## Begin INPUT FOR THIS TASK

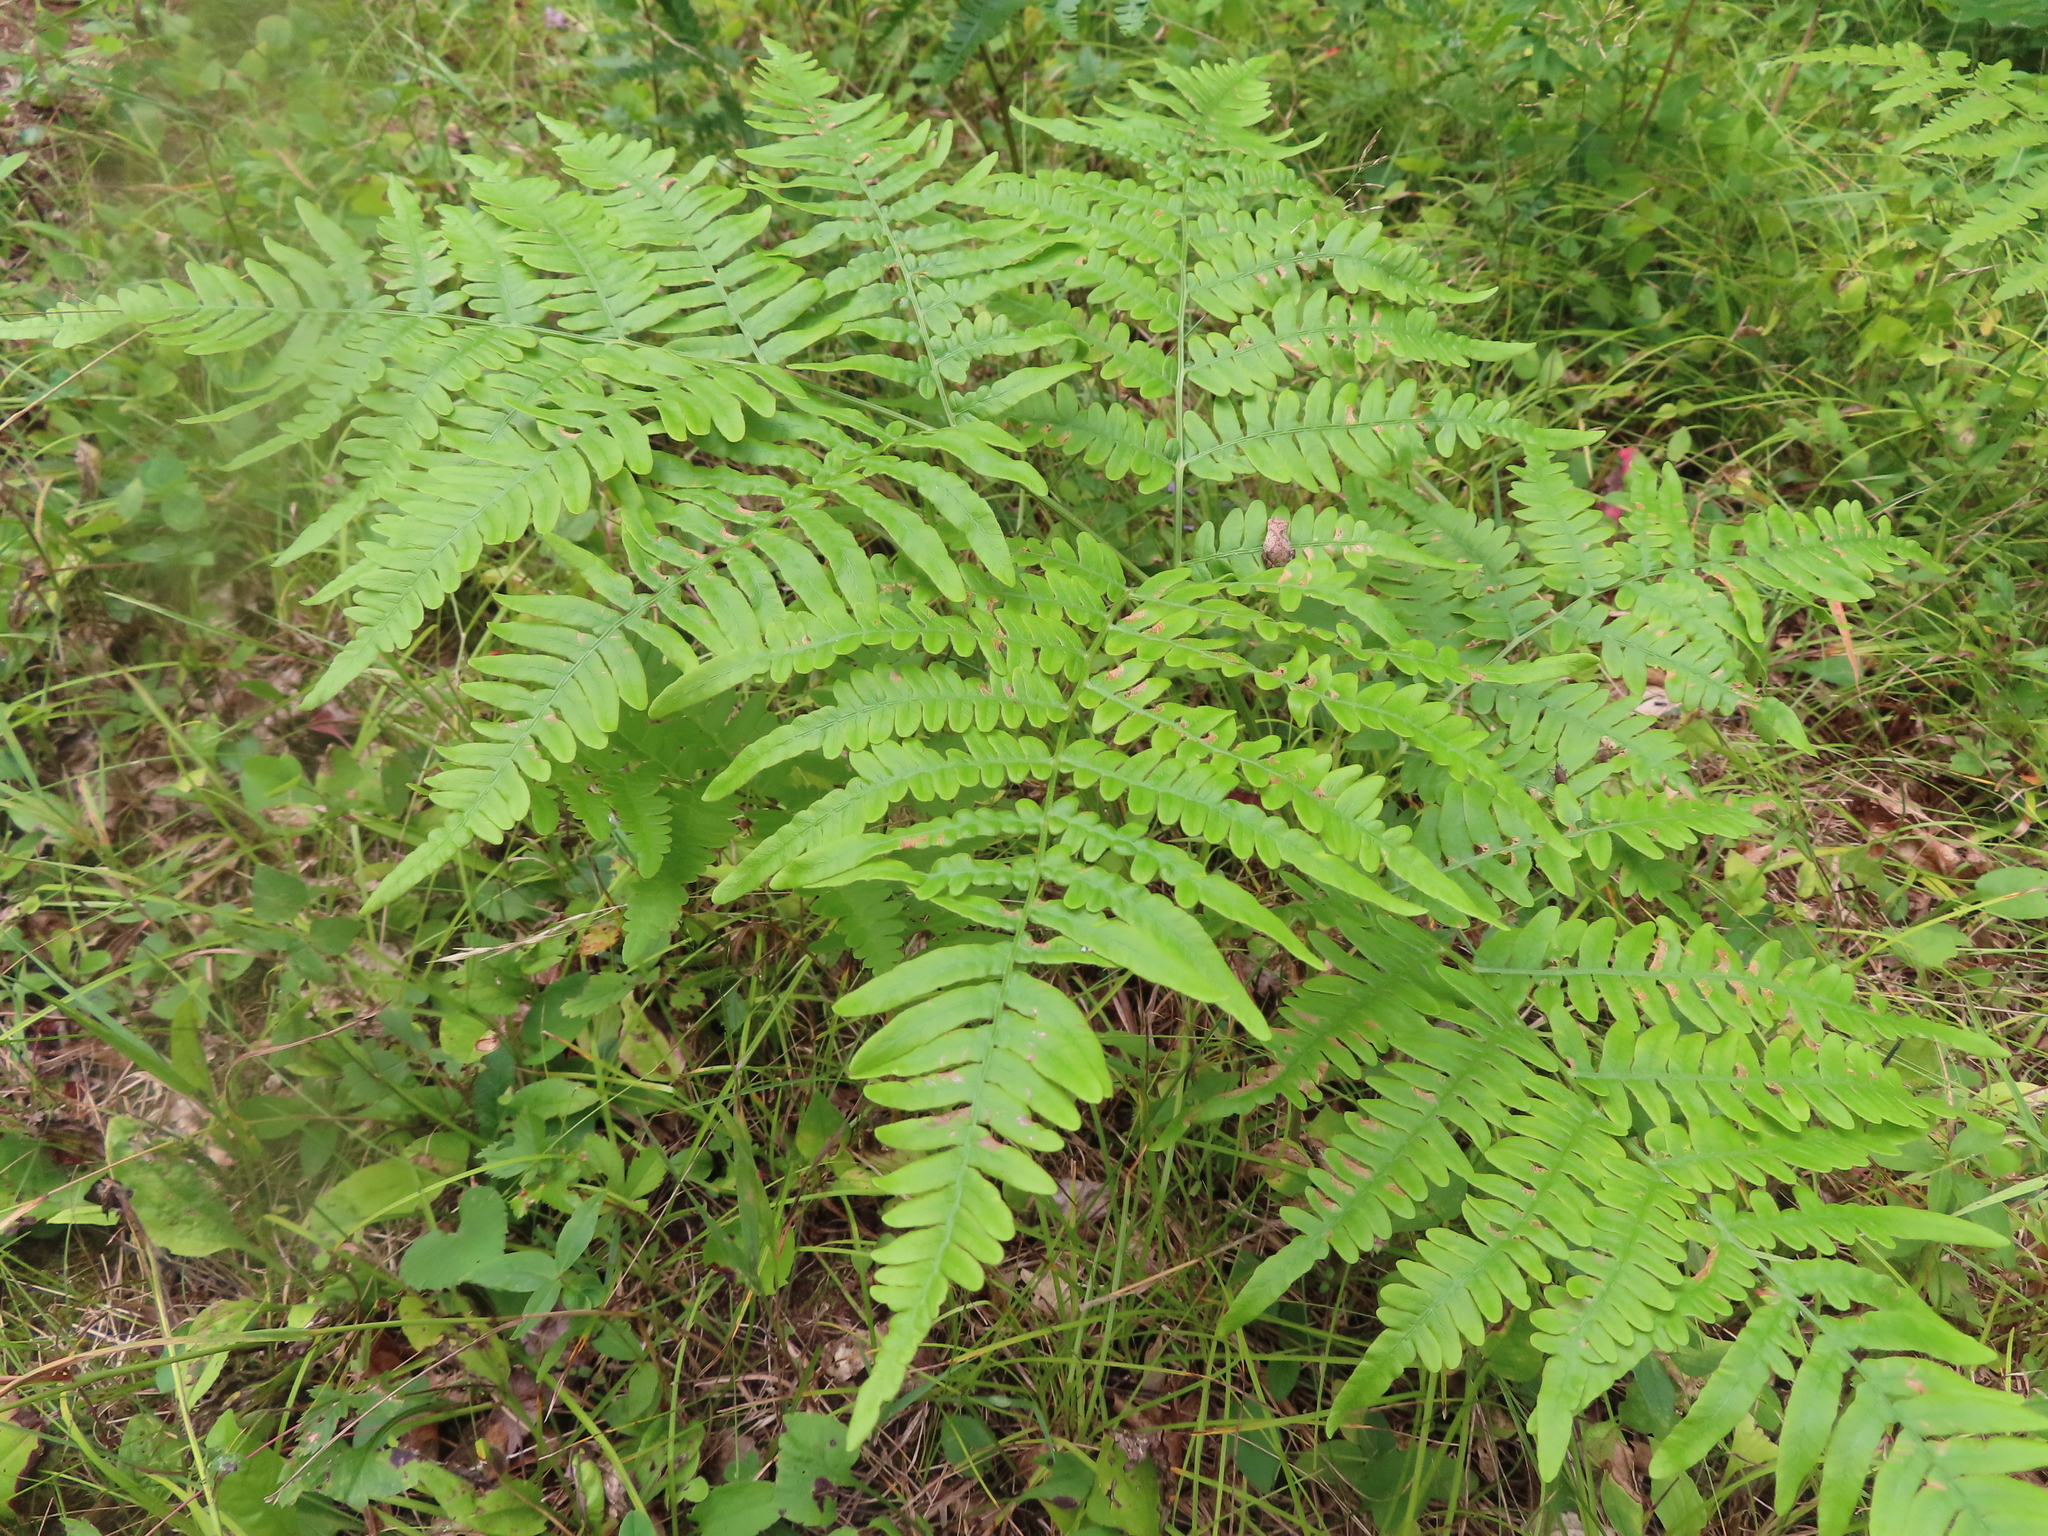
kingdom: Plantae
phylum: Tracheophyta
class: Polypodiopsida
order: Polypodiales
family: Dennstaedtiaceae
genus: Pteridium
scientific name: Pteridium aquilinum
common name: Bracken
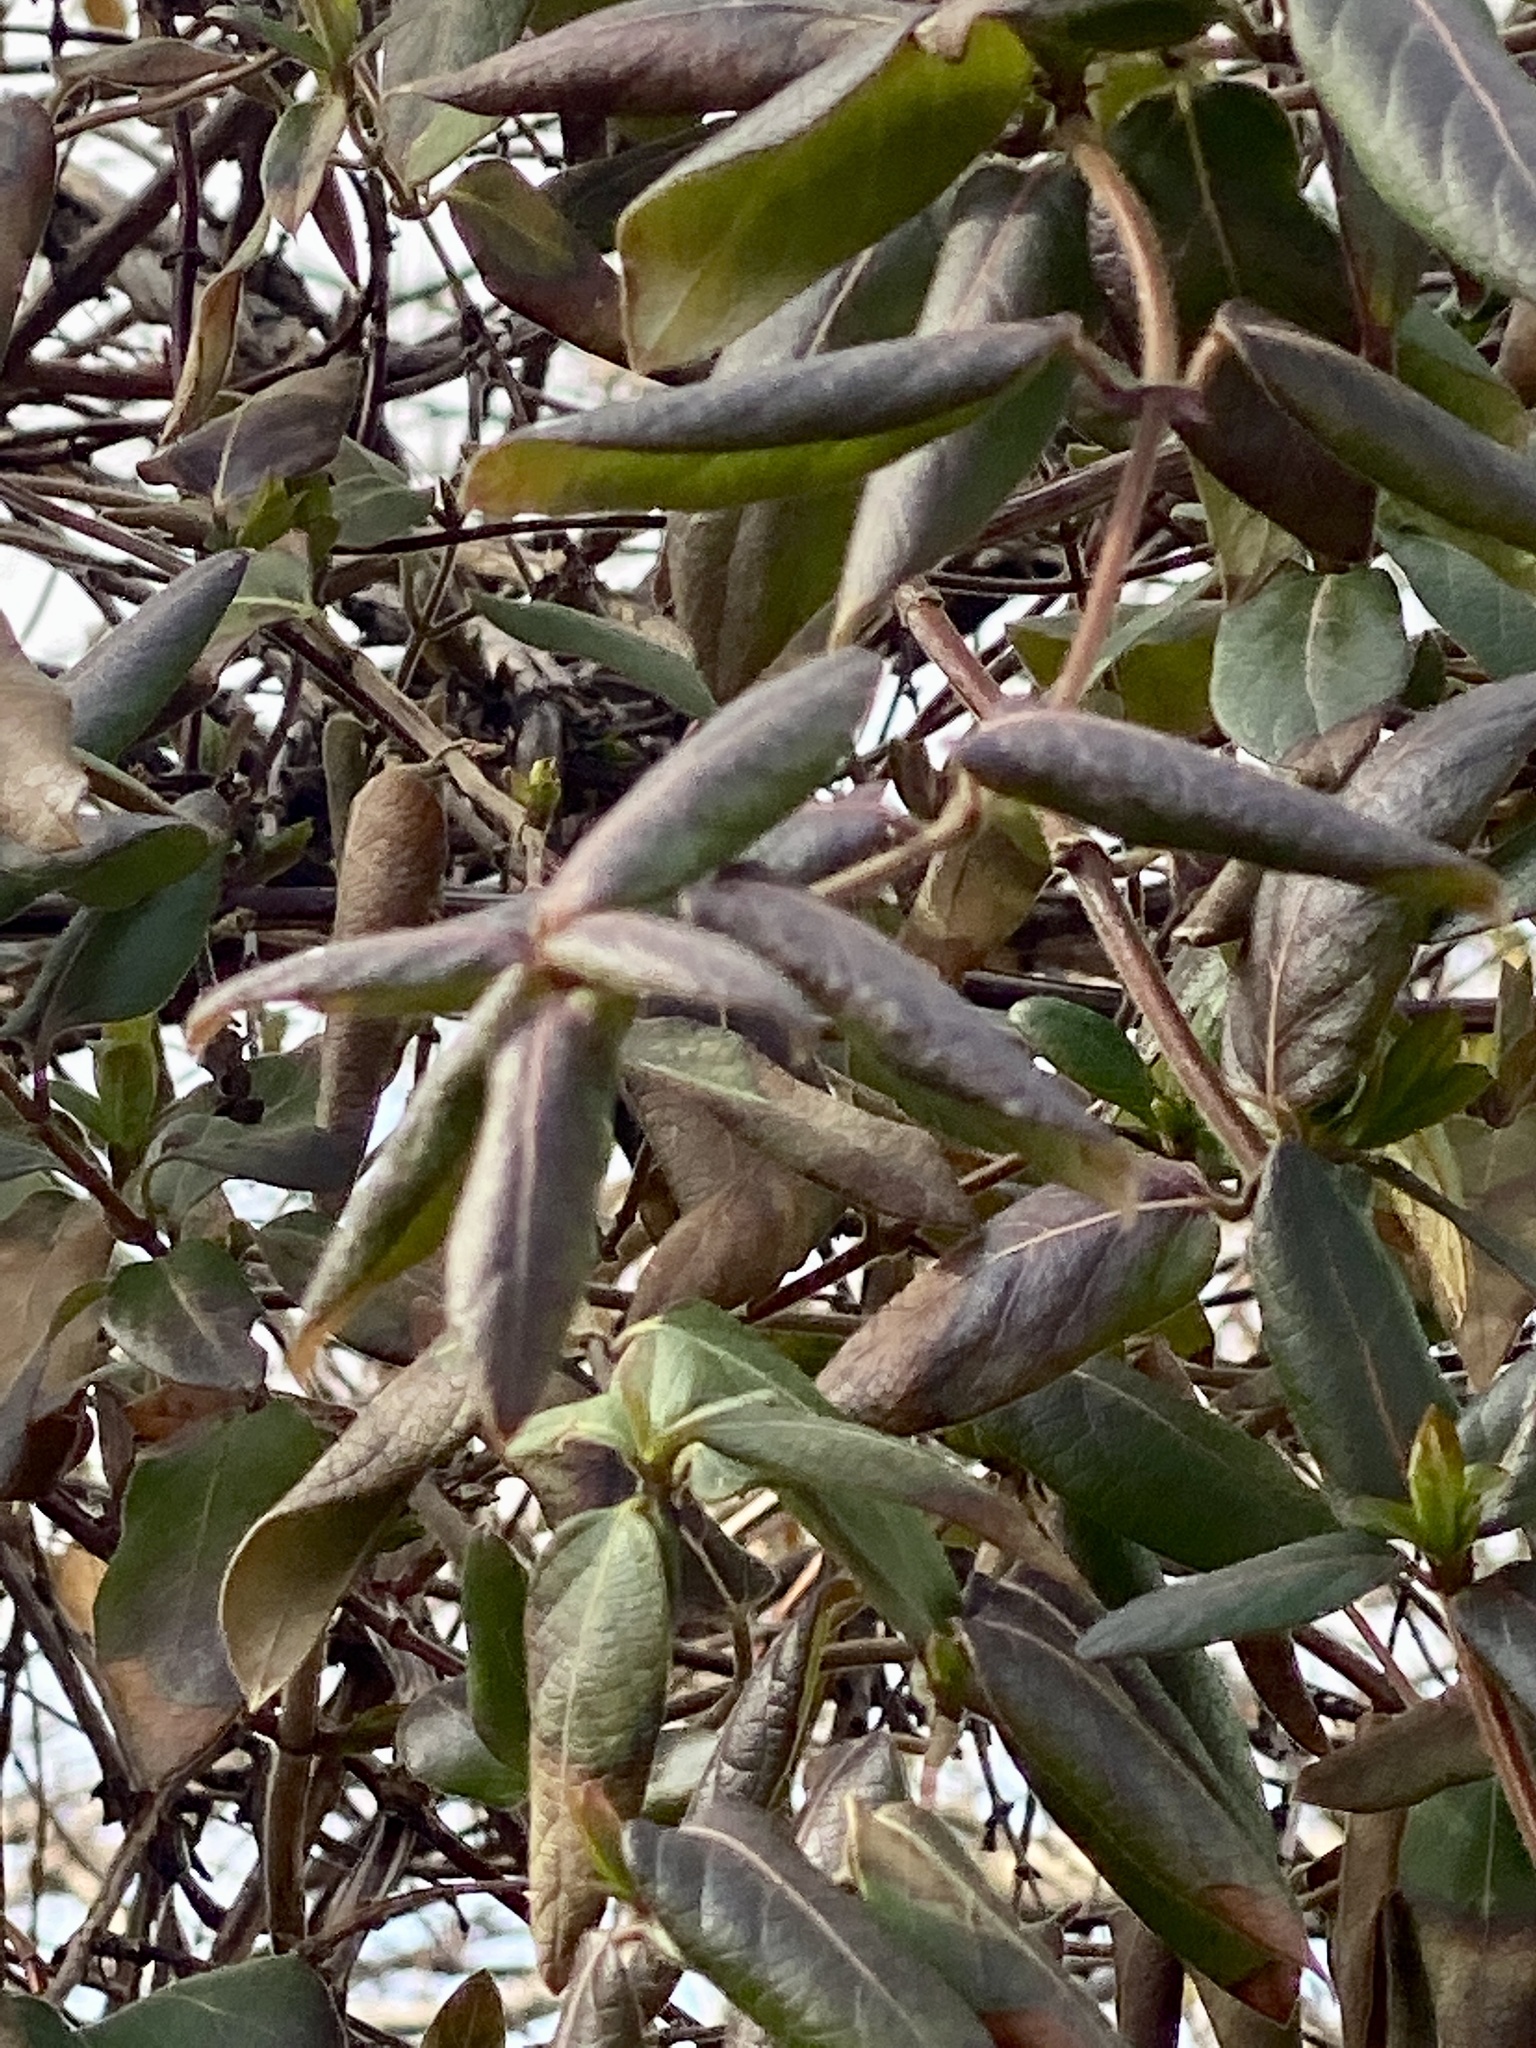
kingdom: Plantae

## End INPUT FOR THIS TASK

→ **TASK PROMPT**
Rewrite all of the lines above, replacing "common name" with "vernacular name" and keeping everything else the same, and leave the pictures out.

→ **SOLUTION TO THIS TASK**
kingdom: Plantae
phylum: Tracheophyta
class: Polypodiopsida
order: Polypodiales
family: Dennstaedtiaceae
genus: Pteridium
scientific name: Pteridium aquilinum
vernacular name: Bracken
kingdom: Plantae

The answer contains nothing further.